Dangote Refinery and the spate of unending host community hostilities: an unintended loss?
It is no longer news that the Dangote petroleum refinery and petrochemical plant was commissioned on May 22, 2023, by the immediate past President of Nigeria, Muhammadu Buhari. The refinery, which covers an area of approximately 2,635 hectares, is expected to be Africa’s largest oil refinery and the world’s largest single-train facility.
It is also a fact that the refinery pipeline infrastructure is the largest in the world, with 1,100 kilometers built to handle 3 billion standard cubic feet of gas per day. The refinery alone has a 435 MW power plant and is estimated to meet 100% of the Nigerian requirement for all refined products and have a surplus of each of these products for export.
Over the years, the Nigerian oil and gas industry has been plagued with significant host community hostilities, crude oil theft, and vandalism of critical oil and gas infrastructure. These issues have negatively impacted production levels and foreign exchange from crude oil sales. To appreciate the extent of these challenges on the country’s revenue profile, the Nigerian upstream petroleum regulatory commission (NUPRC) revealed in July 2022 that about 9 million barrels of oil valued at approximately 2 billion USD were lost to these activities in the first quarter of 2022.

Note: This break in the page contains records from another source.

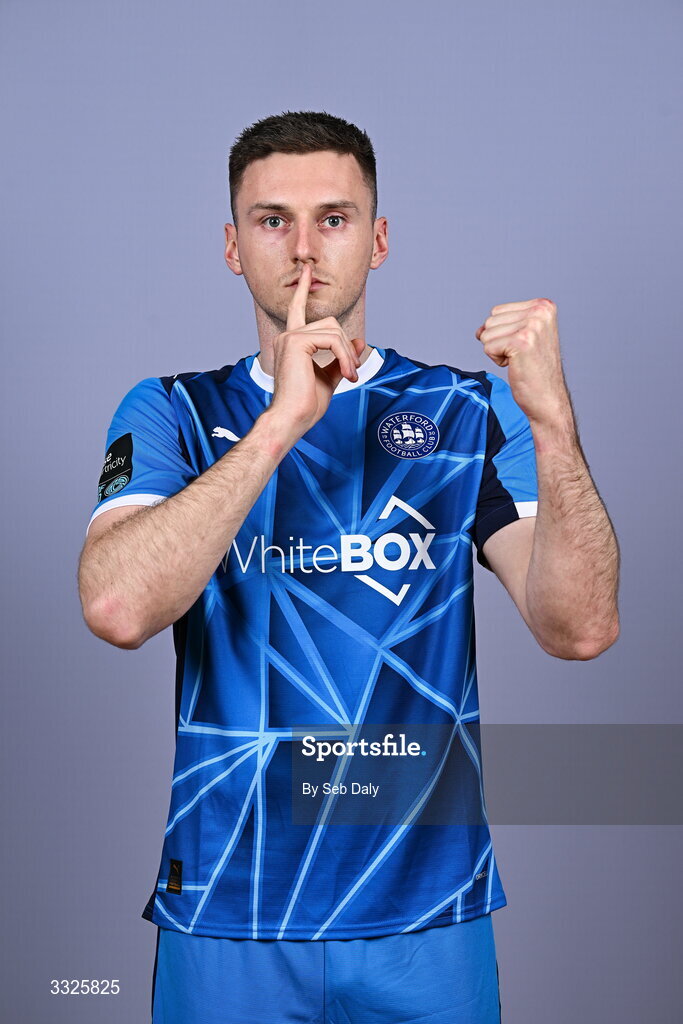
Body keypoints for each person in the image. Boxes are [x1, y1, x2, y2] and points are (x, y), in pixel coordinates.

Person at [77, 110, 620, 1024]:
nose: (303, 249)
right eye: (272, 220)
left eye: (333, 218)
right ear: (232, 246)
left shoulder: (466, 410)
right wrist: (281, 422)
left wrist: (552, 421)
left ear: (377, 239)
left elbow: (580, 627)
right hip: (229, 906)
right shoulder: (172, 411)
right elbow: (118, 608)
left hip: (427, 914)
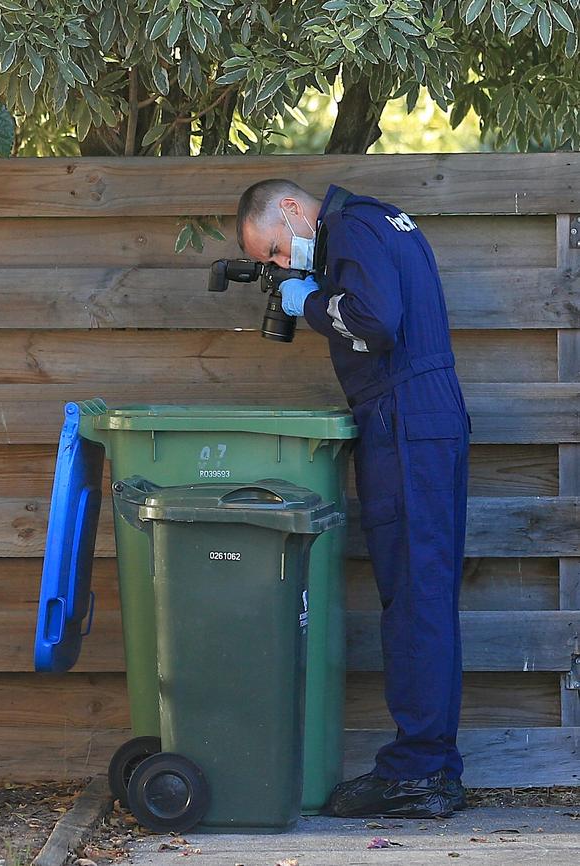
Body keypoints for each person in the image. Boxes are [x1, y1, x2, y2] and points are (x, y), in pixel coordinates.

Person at [236, 179, 471, 819]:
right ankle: (431, 768)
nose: (283, 265)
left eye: (278, 251)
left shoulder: (351, 230)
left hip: (406, 420)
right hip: (420, 417)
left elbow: (373, 321)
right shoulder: (379, 219)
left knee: (415, 597)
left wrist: (311, 303)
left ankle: (419, 772)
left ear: (291, 209)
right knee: (423, 594)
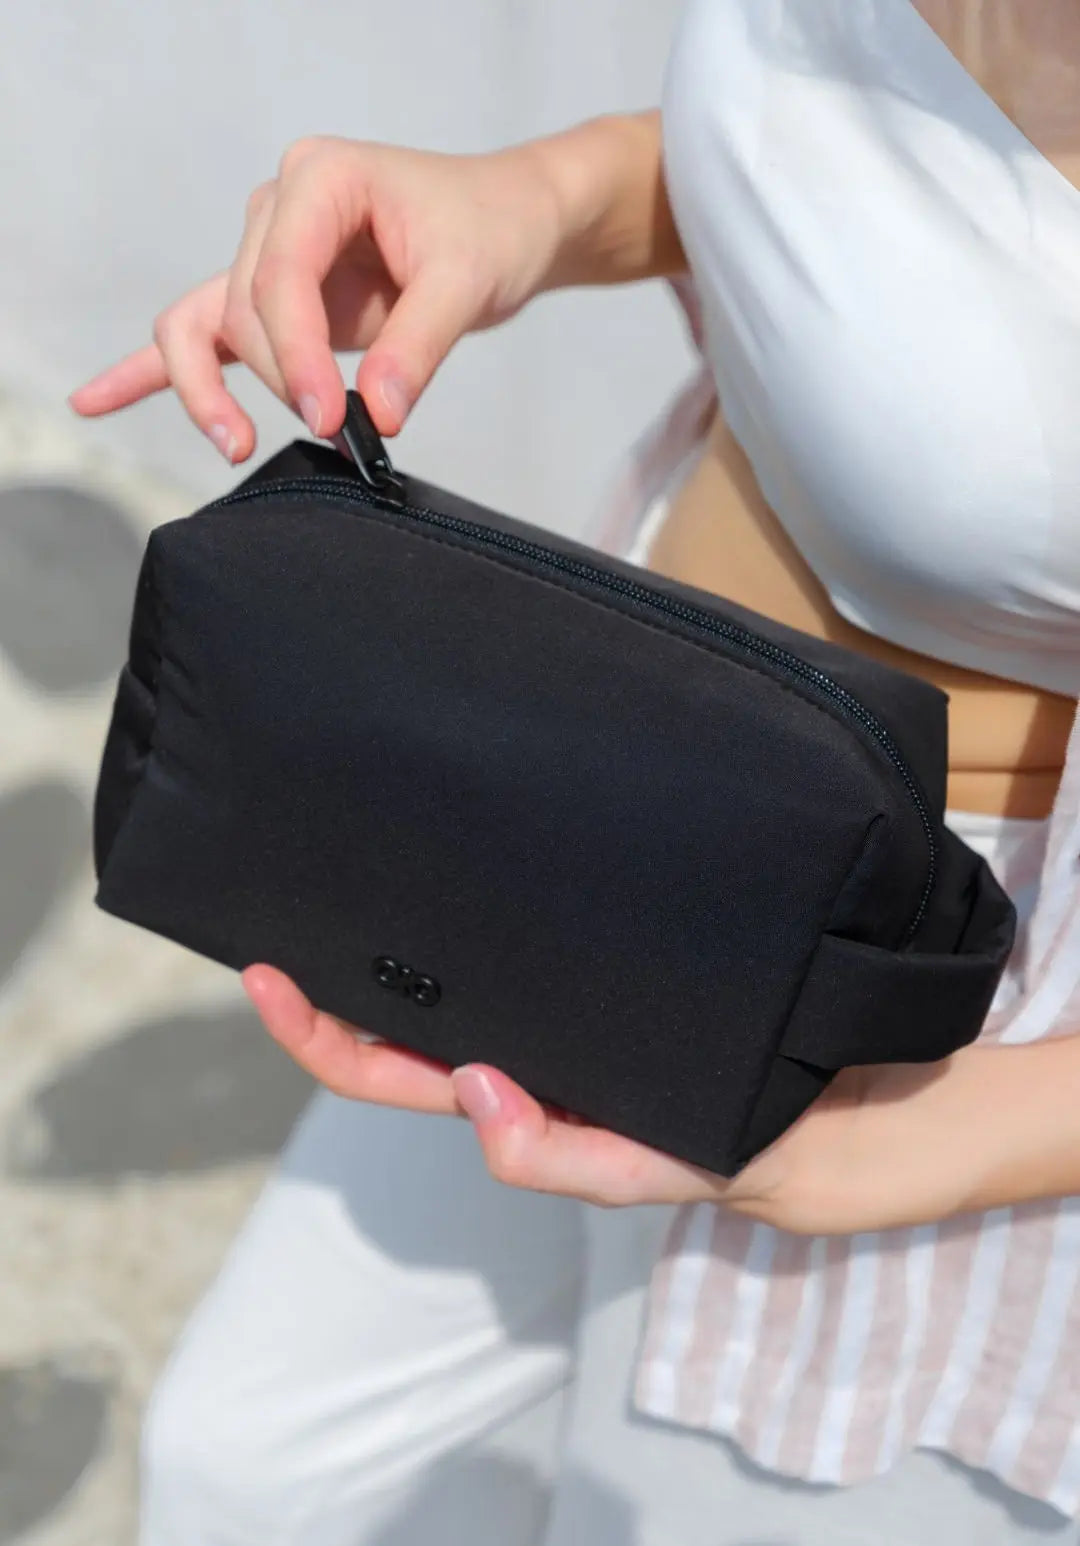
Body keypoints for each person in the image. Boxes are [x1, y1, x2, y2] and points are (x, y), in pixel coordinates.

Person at [69, 1, 1080, 1541]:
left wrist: (886, 1143)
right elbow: (829, 192)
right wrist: (533, 202)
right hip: (566, 807)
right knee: (248, 1467)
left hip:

More so, a quick sojourn through memory lane will reveal that in 2020, NNPC FAAC reports showed that disruptions in crude oil production reached 36.3 million barrels, out of which 3.6 million were caused by disgruntled members of host communities over issues ranging from salaries to the environment and appointments. The face-off resulted in the shutdown of terminals for 175 days during the year. Also, the January 2020 analysis of NNPC’s FAAC report indicated production disruption at FORCADOS terminal by community members and workers for 13 days, which cost the country 104,000 barrels of oil valued at $5.2 million (around $2.1 billion). Furthermore, at the UGO OCHA terminal, Jones Creek flow station was shut down for 10 days, resulting in the loss of another 250,000 barrels of oil, which could have fetched Nigeria $12.5 million (#5.1 billion). In May 2020, Forcados terminals were again shut down for seven days by the community, thereby disrupting the production of 336,000 barrels that could have generated $16 million in oil revenue. In September, at OML 30, the large onshore block in the western Niger Delta, Community protests led to the shutdown of the FORCADOS terminal over compensation by Heritage Energy, which resulted in Nigeria losing 280,000 barrels of oil valued at $1.4 million (#5.7 billion). The losses reached their highest level in November, as community members and workers’ protests cost Nigeria 1,073,000 barrels of oil valued at around $53 million (#219 billion).
Presently, statistics reveal that the numbers and figures quoted above have tripled greatly, and there is a massive decline in production volume as well as the attendant reduction in revenue because of these activities by the host communities.
In striking a nexus between the dire statistics above and the present discussion, it is an established principle of business that, in choosing a business location, especially for manufacturing companies, closeness to raw materials remains a vital consideration. One then wonders why Alhaji Aliko Dangote left the oil-rich Niger Delta, where access to crude and gas would have been readily available, for Lagos State, where these components would be trucked all the way to the refinery to be processed, even with the attendant hazards. Whichever mode of conveying crude to the refinery will be employed, it is my honest consideration that if it was cited in the same region where raw materials are, it would have been less expensive.
However, flowing from the facts established above and from the lenses of a professional community relations professional in the oil and gas industry, it is my submission that one of the factors that worked against the establishment of the Dangote refinery in the Niger-Delta region is the unending host community hostilities, thuggery, unlimited community taxes, etc. These hostilities have seen multinationals and other oil companies exit the region. An example is Shell BP, which divested all its onshore concerns for off-shore and deep-water operations.
It is estimated that the Dangote Refinery will provide over 300,000 jobs. With the rate of unemployment in the country and the Niger Delta region in particular, one could only imagine the opportunities that would have been birthed in the region if the refinery was cited there. Apart from the massive creation of jobs, other social benefits would have accrued to the region as well.
From the analysis above, it is clear that the time is ripe for host communities to reflect deeply and change the prevailing approach they have hitherto deployed in relating to oil and gas companies. Violence and hostilities have not yielded any significant results, as the region is still bedeviled with a myriad of issues ranging from poor infrastructure to unemployment. While this author is not excusing oil and gas companies for the incessant gas flaring and other environmental pollution that has plagued the region because of their activities, this author believes that the writing on the wall is clear: dialogue instead of violence would benefit host communities more, especially in the long term. In a world transitioning from fossil fuels, diplomacy and not militancy will lead to host communities reaping more benefits from their natural endowments while time still permits.
Abasiama Umohatah is a community and government relations specialist and presently a PhD candidate in energy law at Nnamdi Azikiwe University, Awka, Nigeria.